» Your goal: Retype the entries word for word, from their beginning through the line containing "Reading left to" (that line included), and leave the pictures out.

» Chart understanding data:
○ ○ ○ ○ ○

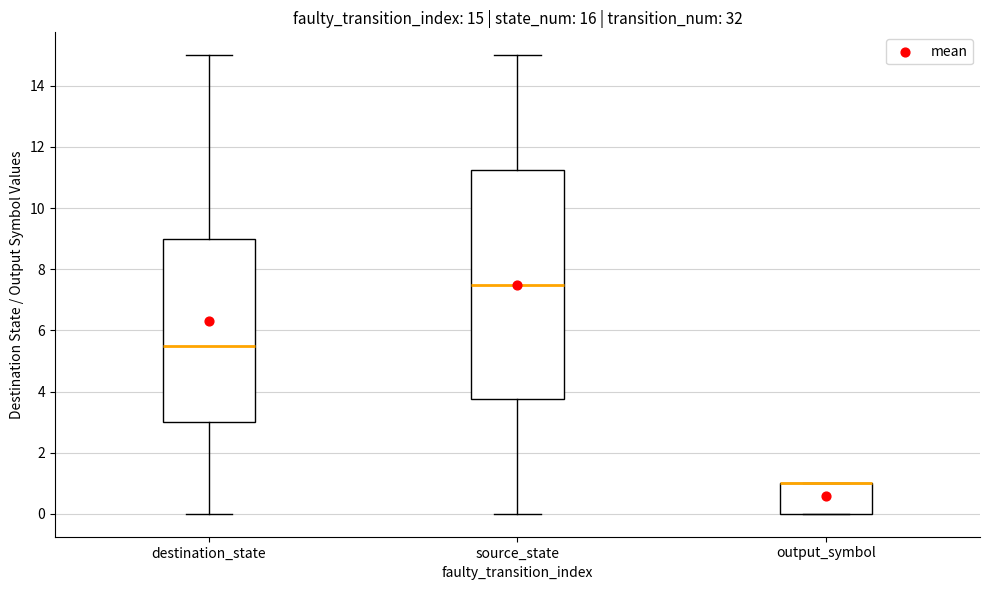

Comparing the boxes themselves (not the whiskers), which one is the tallest?

source_state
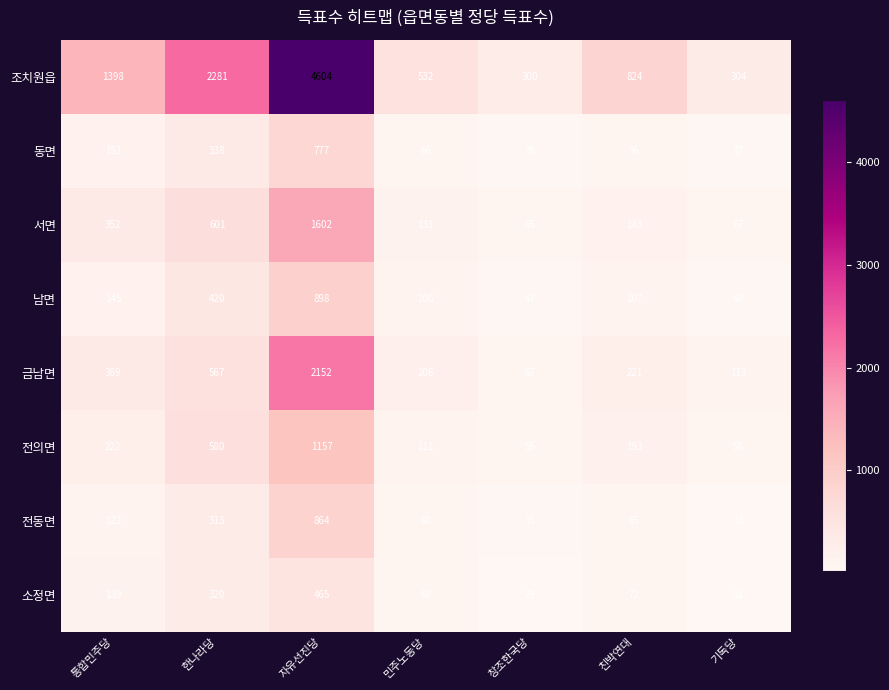

Which label corresponds to the smallest value in the chart?

기독당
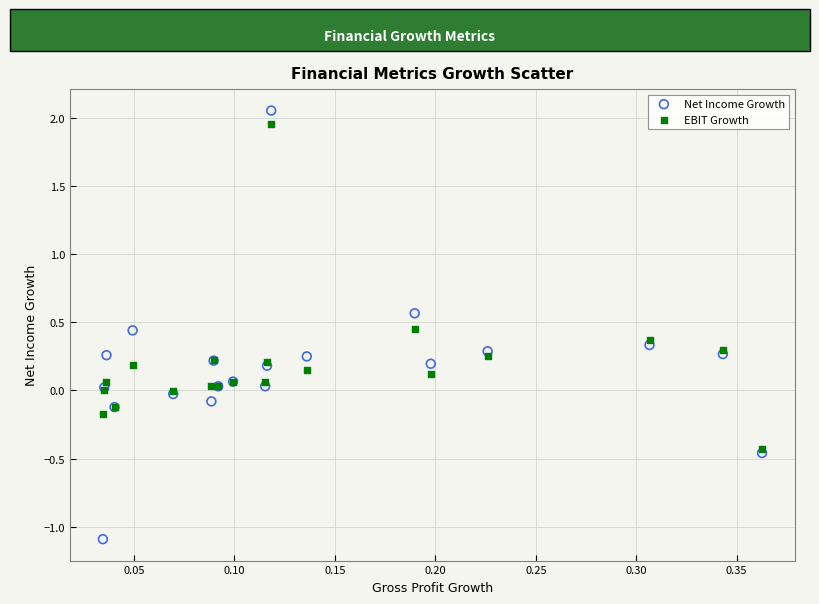

Which series reaches the minimum Y coordinate?

Net Income Growth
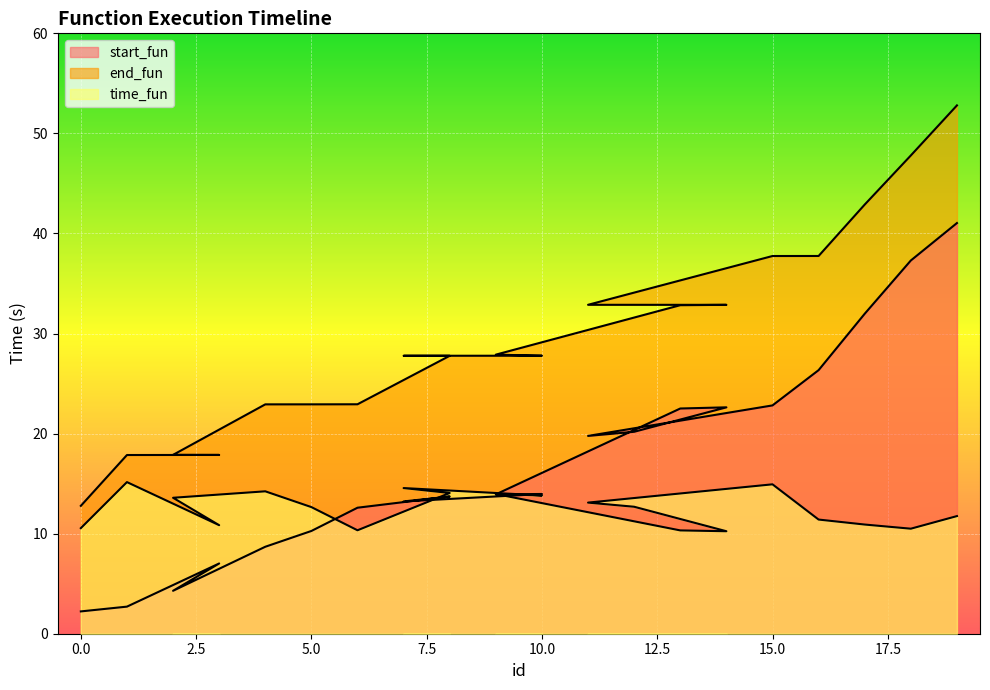

What is the label of the 12th point from the right?

7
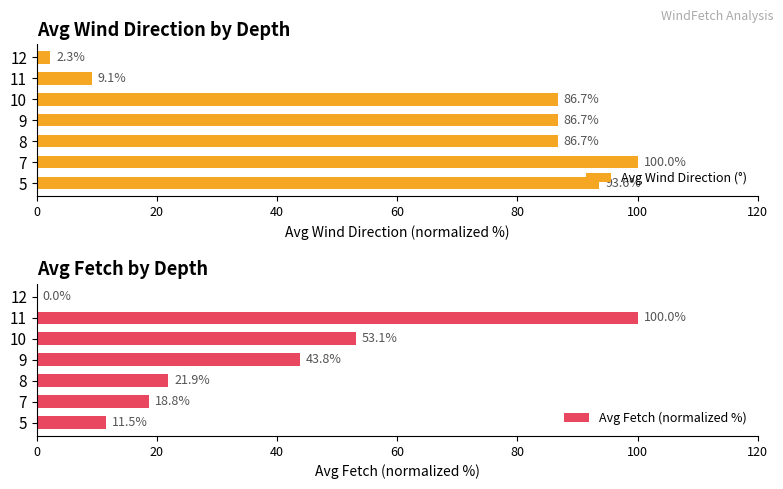

What is the value of the Avg Fetch (normalized %) bar at the 3rd from the left?

21.9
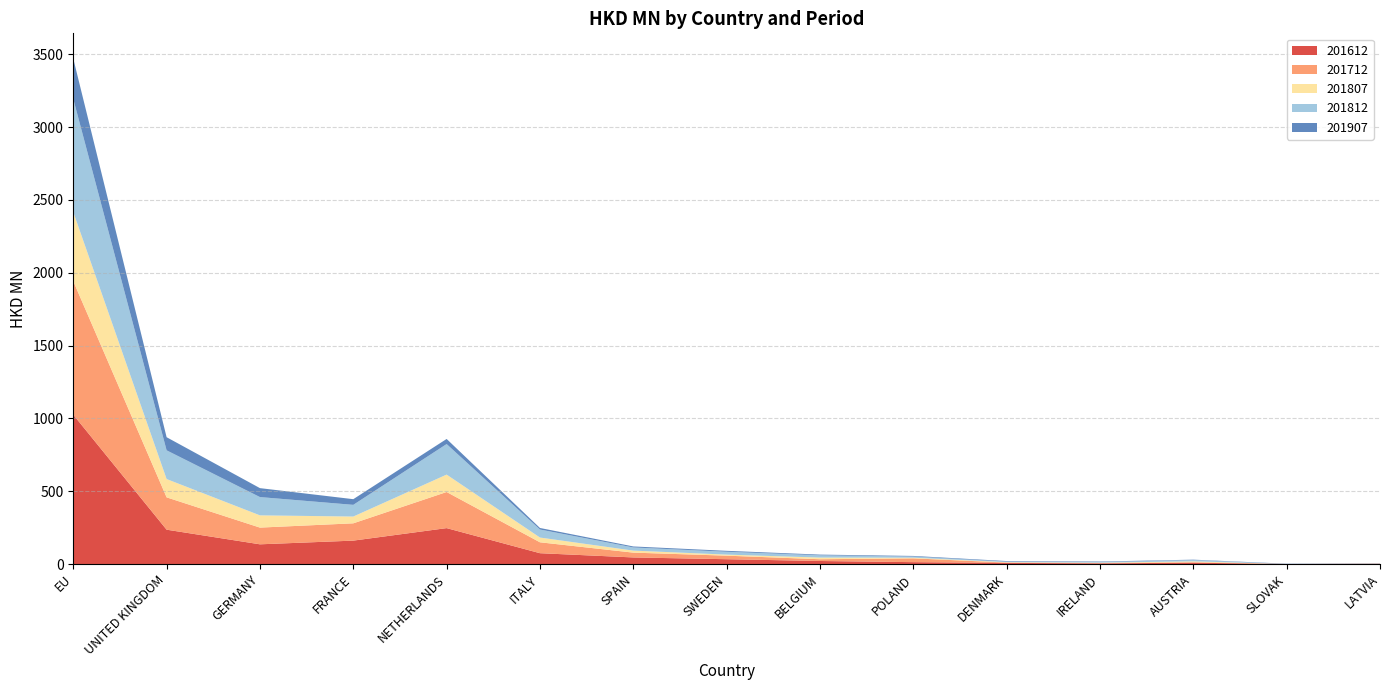

Reading left to right, list all the values displayed in this chart.

201612: 1025.1	235.8	135.3	160.7	246.5	74.3	45.2	33.0	20.8	12.9	7.7	4.5	9.0	0.2	1.3
201712: 917.0	222.0	114.7	118.8	247.9	74.8	33.0	24.4	12.1	26.0	2.3	2.2	3.5	0.0	0.9
201807: 474.5	125.7	84.1	46.6	119.6	32.7	13.9	7.2	11.4	4.5	2.6	2.6	5.9	0.0	0.5
201812: 776.9	197.1	125.5	80.3	209.6	55.0	21.6	19.7	15.6	8.0	4.1	4.4	9.2	0.3	0.9
201907: 276.7	90.1	61.4	39.0	35.1	10.6	6.9	6.3	4.8	4.1	3.7	3.4	2.4	1.7	1.2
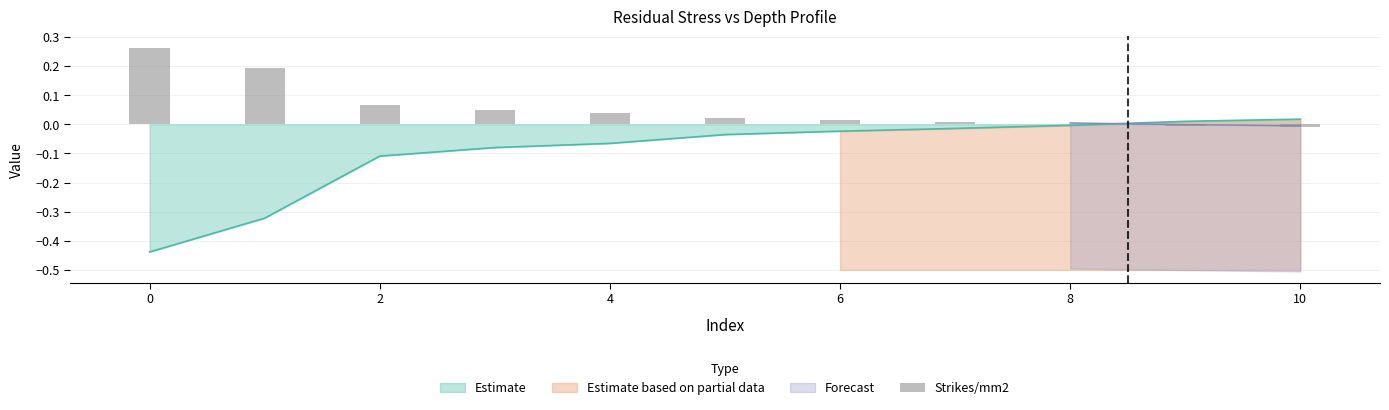

How many bars are there in total?

11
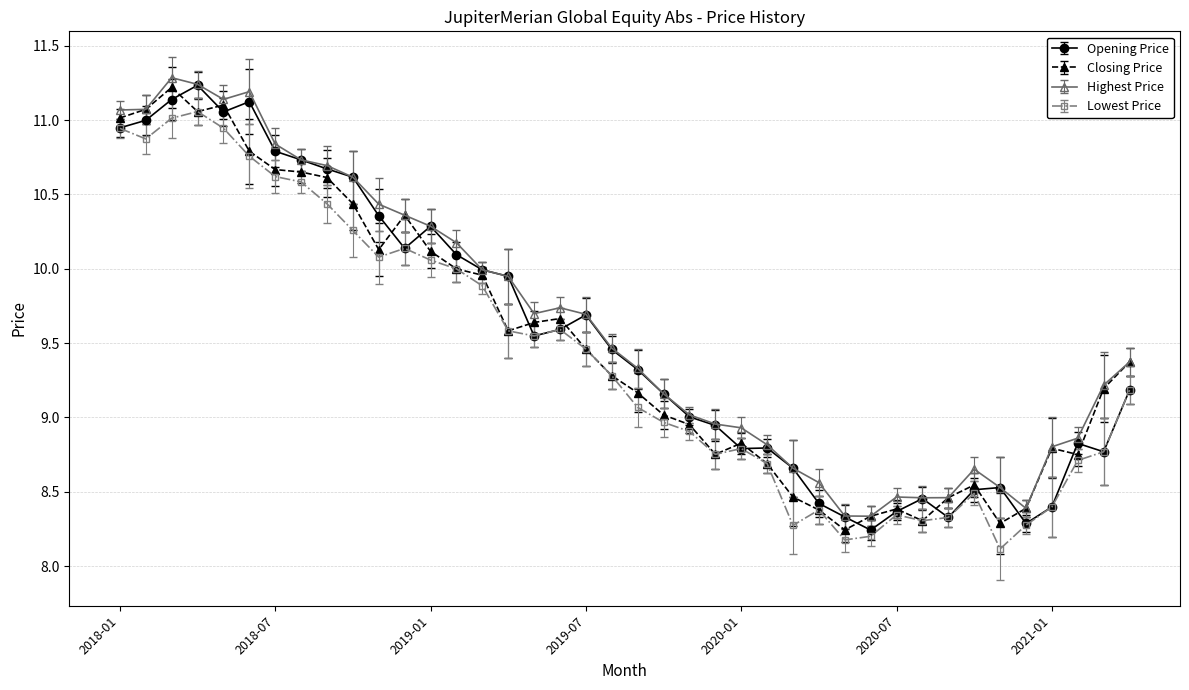

True or false: Highest Price and Lowest Price intersect in this chart.

False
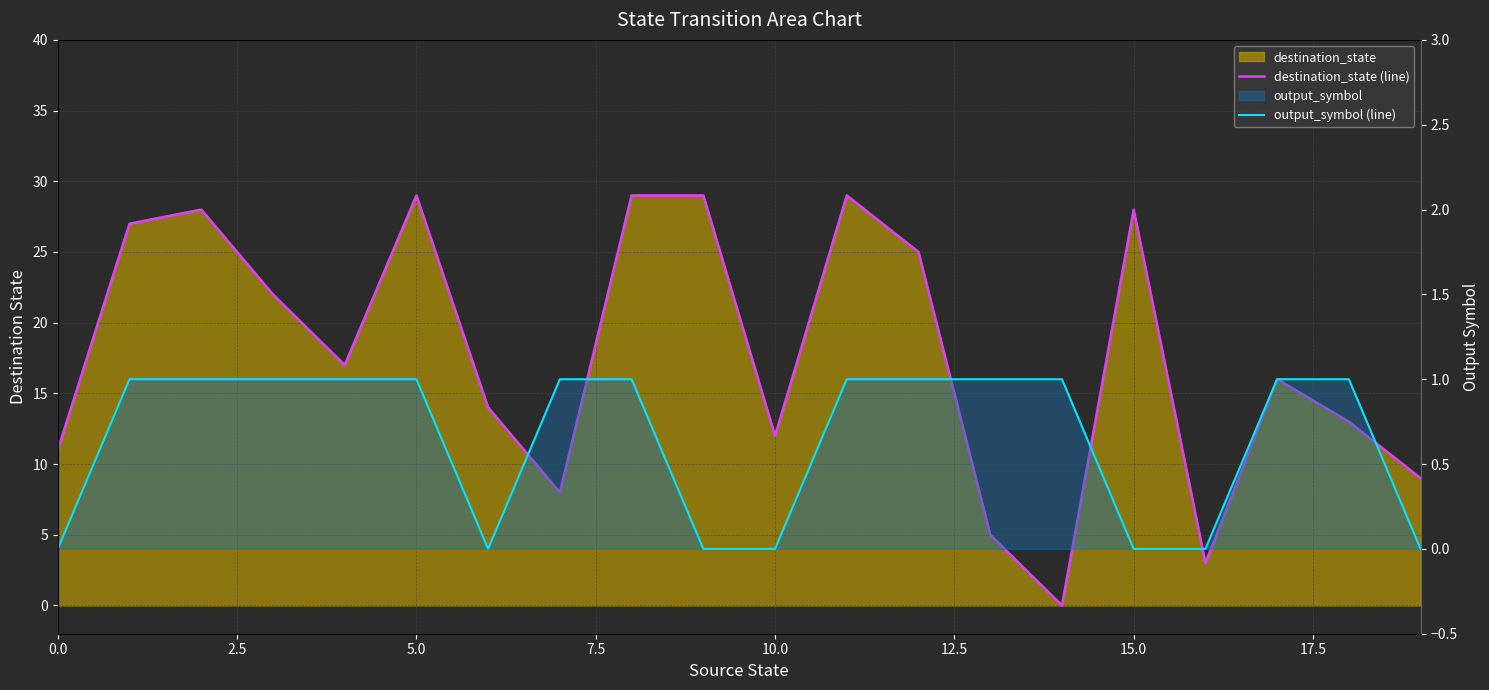

What is the label of the 19th point from the left?

18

○ ○ ○ ○ ○

» Your solution:
Comparing the boxes themselves (not the whiskers), which one is the tallest?

source_state

Which label corresponds to the smallest value in the chart?

기독당

Which series reaches the minimum Y coordinate?

Net Income Growth

What is the label of the 12th point from the right?

7

What is the value of the Avg Fetch (normalized %) bar at the 3rd from the left?

21.9

Reading left to right, list all the values displayed in this chart.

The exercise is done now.